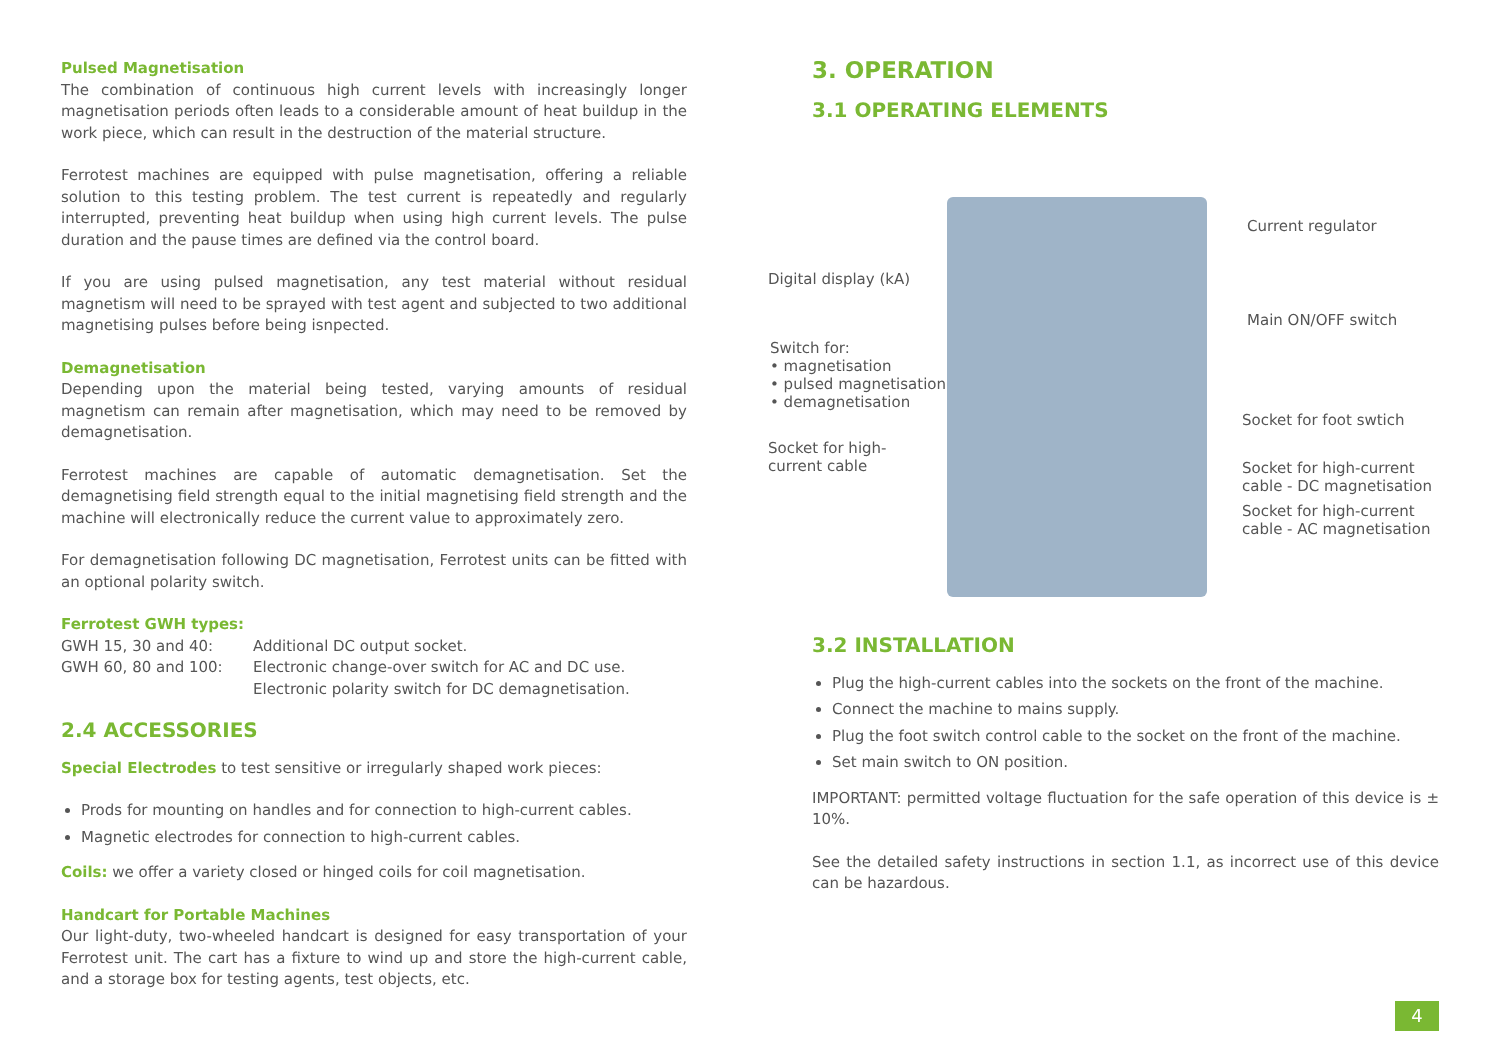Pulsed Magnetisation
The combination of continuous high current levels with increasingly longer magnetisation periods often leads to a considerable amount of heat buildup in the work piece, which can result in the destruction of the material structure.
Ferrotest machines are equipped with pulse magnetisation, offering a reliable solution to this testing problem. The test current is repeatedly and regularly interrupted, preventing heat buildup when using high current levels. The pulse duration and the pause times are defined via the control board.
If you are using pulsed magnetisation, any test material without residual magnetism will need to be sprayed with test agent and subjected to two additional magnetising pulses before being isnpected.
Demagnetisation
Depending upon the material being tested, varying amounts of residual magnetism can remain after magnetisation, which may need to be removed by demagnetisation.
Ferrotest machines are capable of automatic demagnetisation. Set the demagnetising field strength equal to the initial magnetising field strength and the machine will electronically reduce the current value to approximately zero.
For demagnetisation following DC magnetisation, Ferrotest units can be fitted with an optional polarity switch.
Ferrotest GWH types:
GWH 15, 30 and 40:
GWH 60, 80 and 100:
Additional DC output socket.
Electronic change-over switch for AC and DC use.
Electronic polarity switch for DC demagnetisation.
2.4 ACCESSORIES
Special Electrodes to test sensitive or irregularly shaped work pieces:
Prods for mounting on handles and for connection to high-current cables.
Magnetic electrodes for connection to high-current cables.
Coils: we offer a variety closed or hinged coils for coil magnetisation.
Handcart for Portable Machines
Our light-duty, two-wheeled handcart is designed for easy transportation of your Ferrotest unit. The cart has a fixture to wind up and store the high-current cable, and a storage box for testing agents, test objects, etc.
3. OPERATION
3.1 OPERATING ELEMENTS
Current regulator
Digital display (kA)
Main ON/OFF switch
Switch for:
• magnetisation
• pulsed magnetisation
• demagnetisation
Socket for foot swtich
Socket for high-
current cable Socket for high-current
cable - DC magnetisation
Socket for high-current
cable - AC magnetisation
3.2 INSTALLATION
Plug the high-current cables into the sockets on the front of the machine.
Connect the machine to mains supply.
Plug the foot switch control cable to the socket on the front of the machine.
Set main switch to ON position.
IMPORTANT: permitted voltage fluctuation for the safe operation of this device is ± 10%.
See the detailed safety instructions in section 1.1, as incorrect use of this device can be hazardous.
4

**Exercise prompt:** Begin with the line that has "Prods for mounting" in the listing above and end after the line that has "Handcart for Portable Machines"; output those lines exactly.

**Solved problem:**
Prods for mounting on handles and for connection to high-current cables.
Magnetic electrodes for connection to high-current cables.
Coils: we offer a variety closed or hinged coils for coil magnetisation.
Handcart for Portable Machines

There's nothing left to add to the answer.